I agree that some sort of money helps a lot as far as interacting with other communities.  It can be useful internally as well, or it can just complicate things.

As far as an Anarchist brewery in current society it would be advantageous to form relationships with other workers collectives to source hops and malt and so forth.  Hops are actually really easy to grow and could be incorporated with the brewery itself, barley takes a much larger amount of land, but would be a major expansion of operations and if there were a local agricultural collective that would make things easier.

As far as a housing collective the brewery would be taking in profits in sales that could be distributed to workers they'd have to buy food and clothes and all those fun things after all and as long as the collective is functioning as a part of a capitalist society they need to get those things from capitalist entities.

Forming relationships with other communities is always advantageous though, so, for example, if the agricultural collective that the brewery gets their barley from also grows food crops and perhaps chickens and such a relationship could be formed.  People in a housing collective are also likely to be working at cooperative ventures and there could be some sort of relationship between the whole, especcially if legal ownership is held by the housing collective rather than by an external landlord.  Taxes still need to be paid, but minimizing the interactions with the capitalist world is generally in the best interests of any collective.
Dairy farms can also make use of the spent grain from the brewing process. Cattle will eat it. The spent grain can also be fermented to produce methane fuel, or combined with peanut butter to make dog biscuits.

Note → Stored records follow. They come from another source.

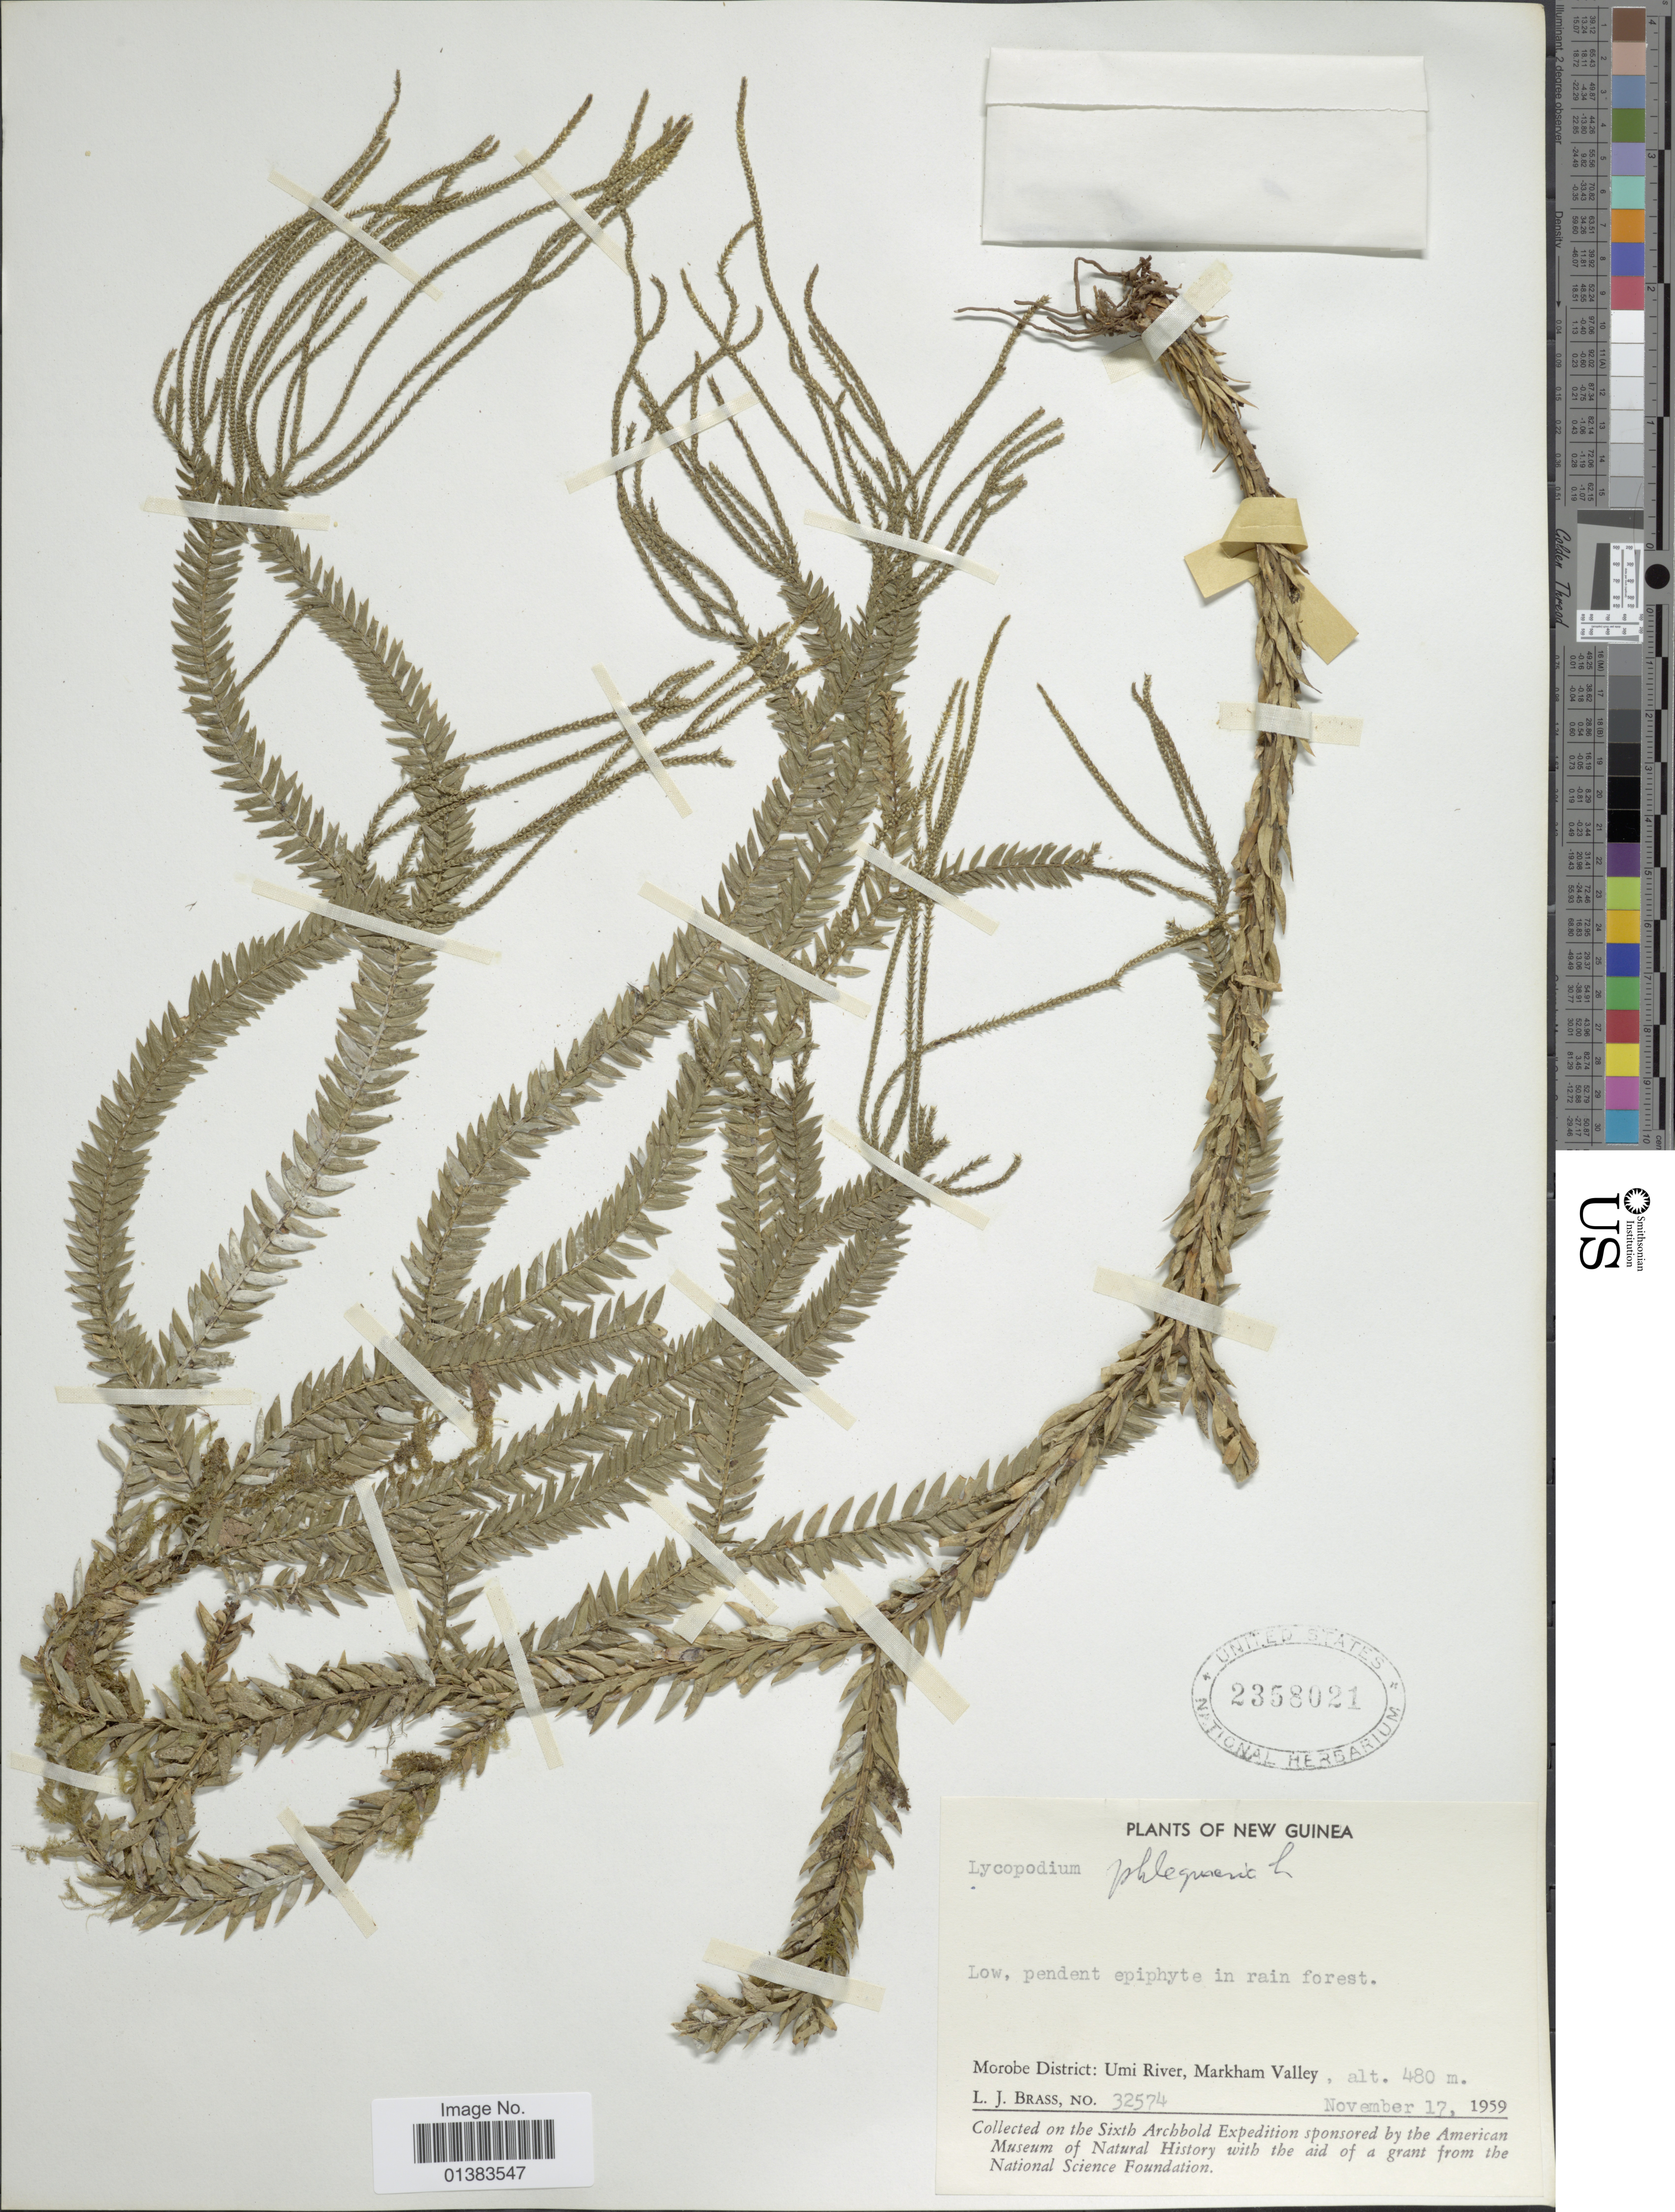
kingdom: Plantae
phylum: Tracheophyta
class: Lycopodiopsida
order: Lycopodiales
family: Lycopodiaceae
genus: Phlegmariurus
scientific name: Phlegmariurus phlegmaria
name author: (L.) Holub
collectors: L. J. Brass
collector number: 32574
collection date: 1959-11-17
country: Papua New Guinea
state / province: Morobe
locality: New Guinea, Umi River, Markham Valley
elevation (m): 480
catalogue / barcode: US 2358021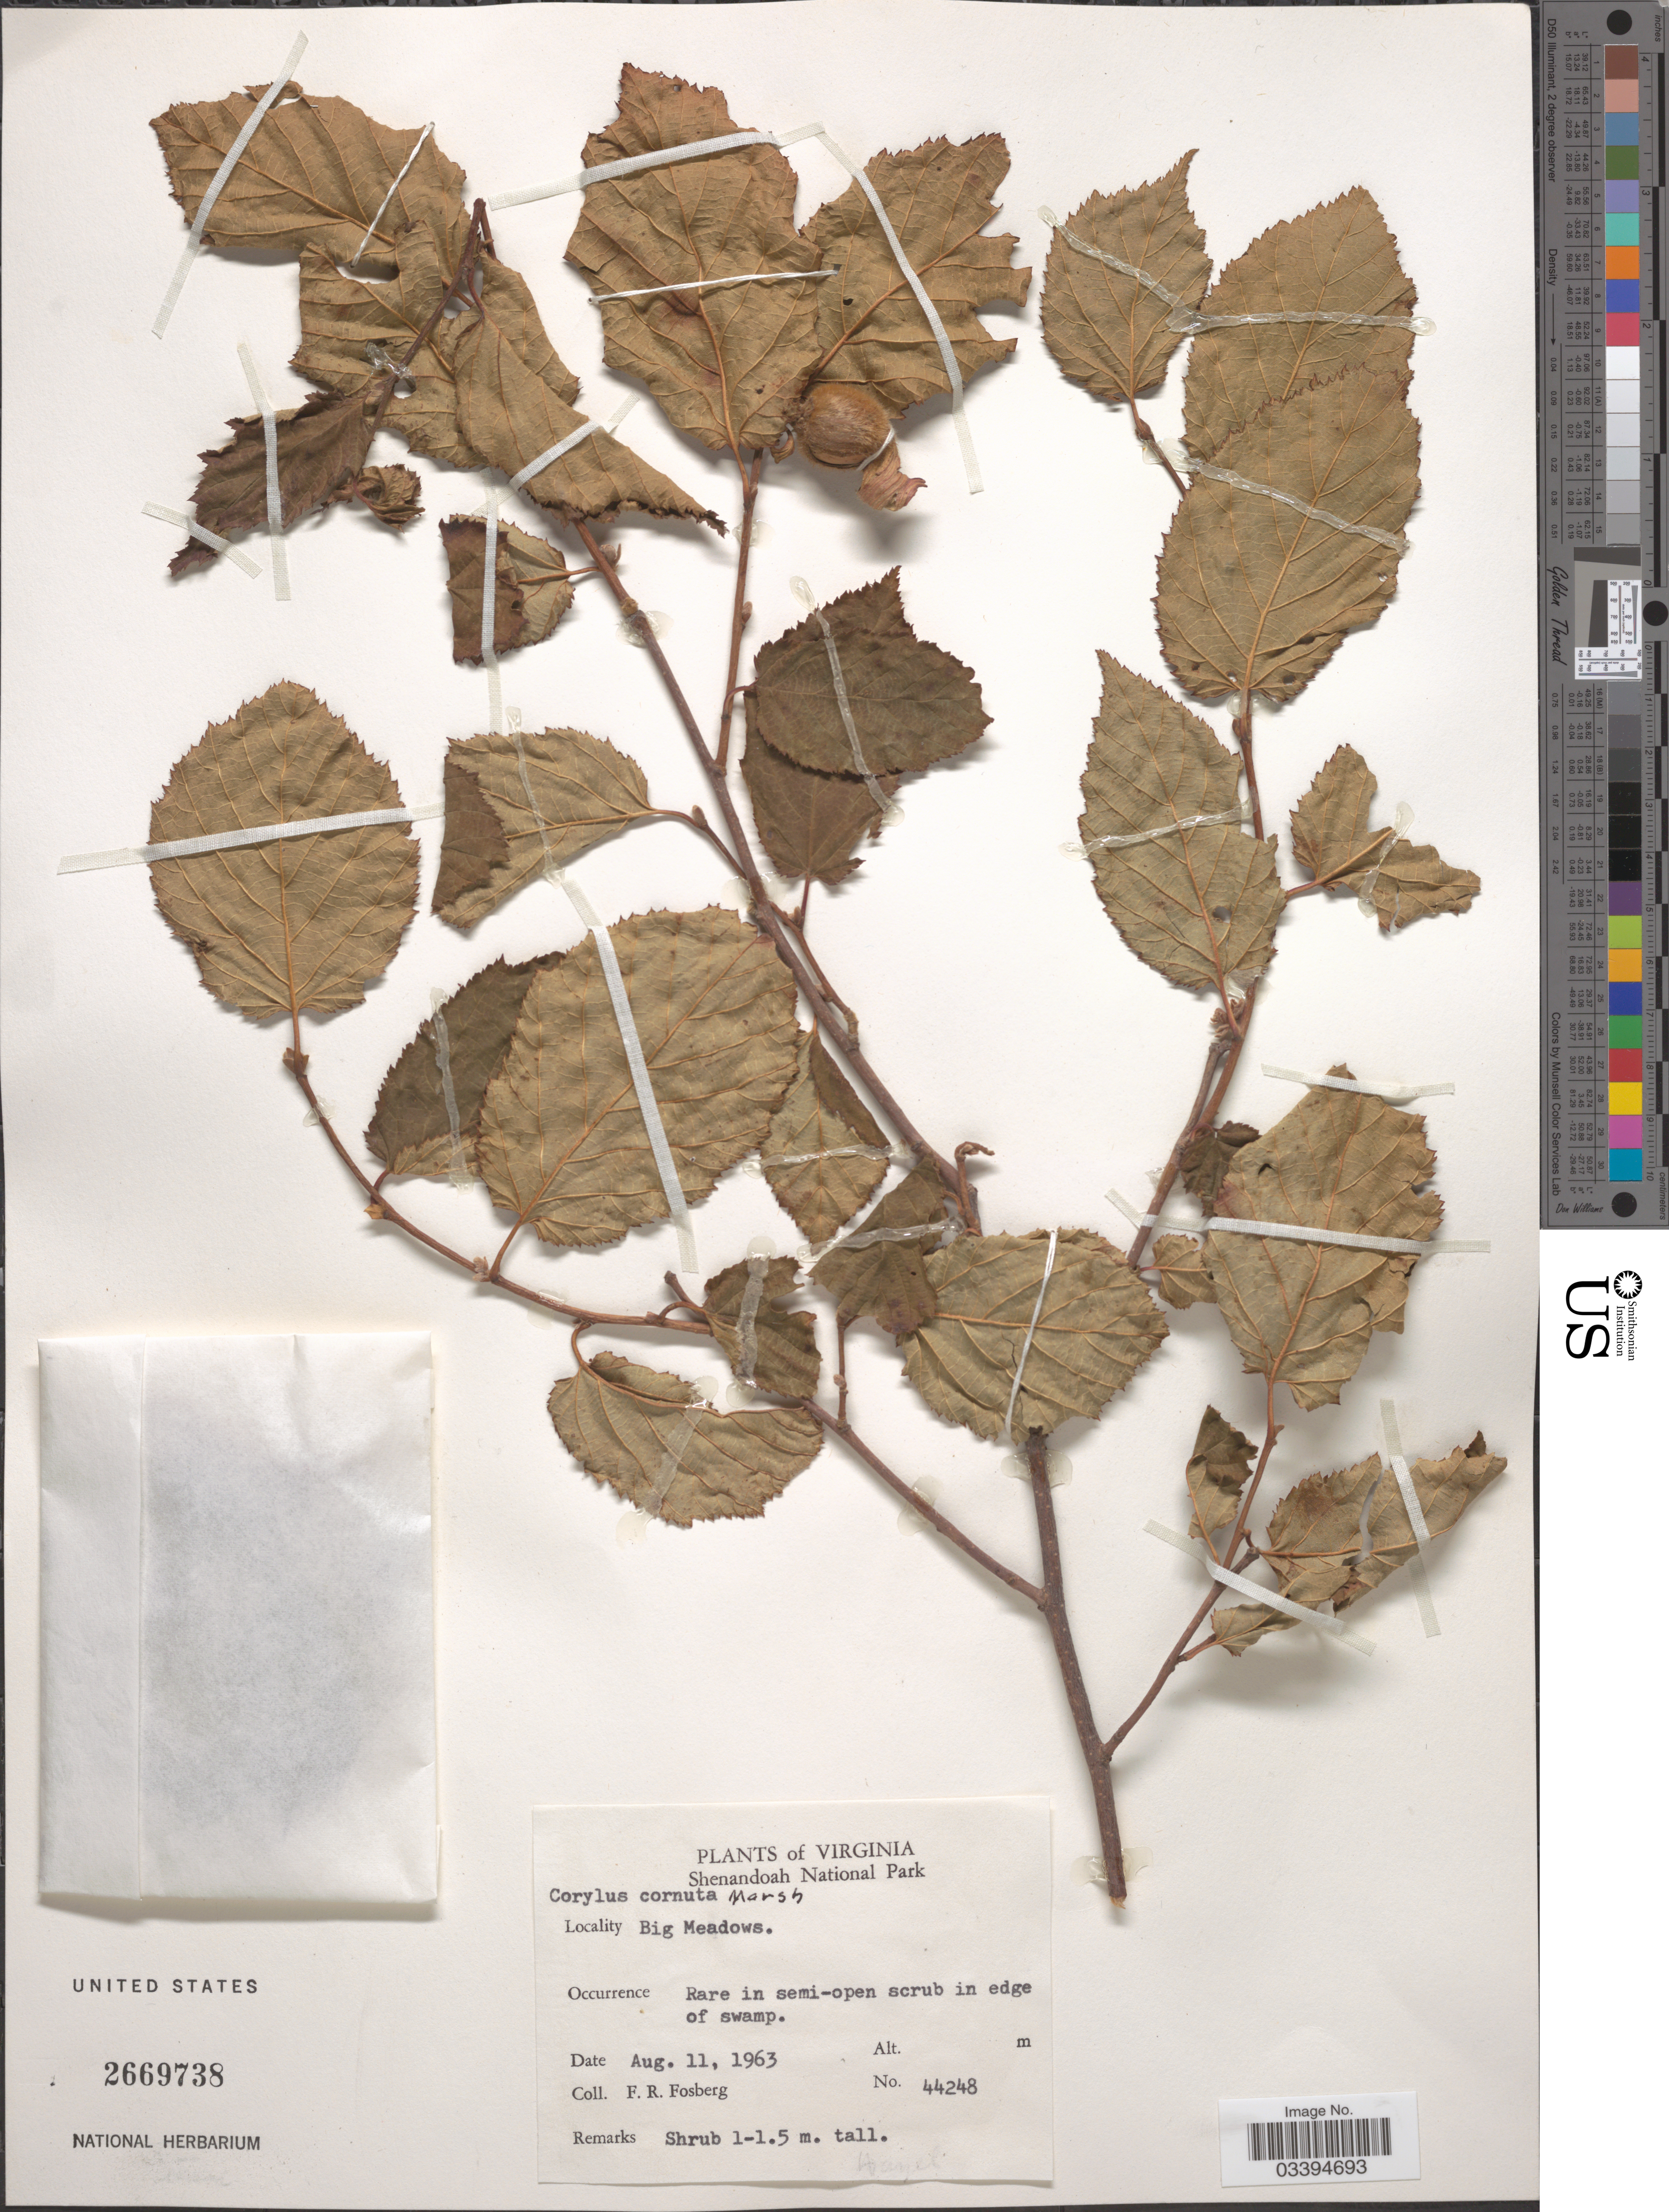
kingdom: Plantae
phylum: Tracheophyta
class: Magnoliopsida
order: Fagales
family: Betulaceae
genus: Corylus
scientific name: Corylus cornuta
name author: Marshall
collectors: F. R. Fosberg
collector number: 44248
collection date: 1963-08-11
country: United States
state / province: Virginia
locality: Shenandoah National Park, Big Meadows.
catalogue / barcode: US 2669738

As for distribution of the brewery's profits, I would think that it would go according to the total amount that each worker will have invested. In addition to their labor, the original workers will have also had to acquire the building and equipment. It seems fair that they should receive more of the profits. Over time, as the brewery grows, the new workers' labor investments will grow larger than the original workers. I think the cooperative would also have to allow for outside investment. For example, if a builders collective builds the building which houses the brewery, their work would count as an investment entitling them to a decreasing share of the brewery's future profits. I don't think such an arrangement would qualify as unduly capitalistic because the profits get distributed according to real contributions. Furthermore, the workers could always refuse or undervalue investments that would otherwise reduce their shares to nothing.


So long as contracts which are entered into are agreed upon by all members, and do not include obligation upon those that are not yet a part of the collective when the agreement is entered into.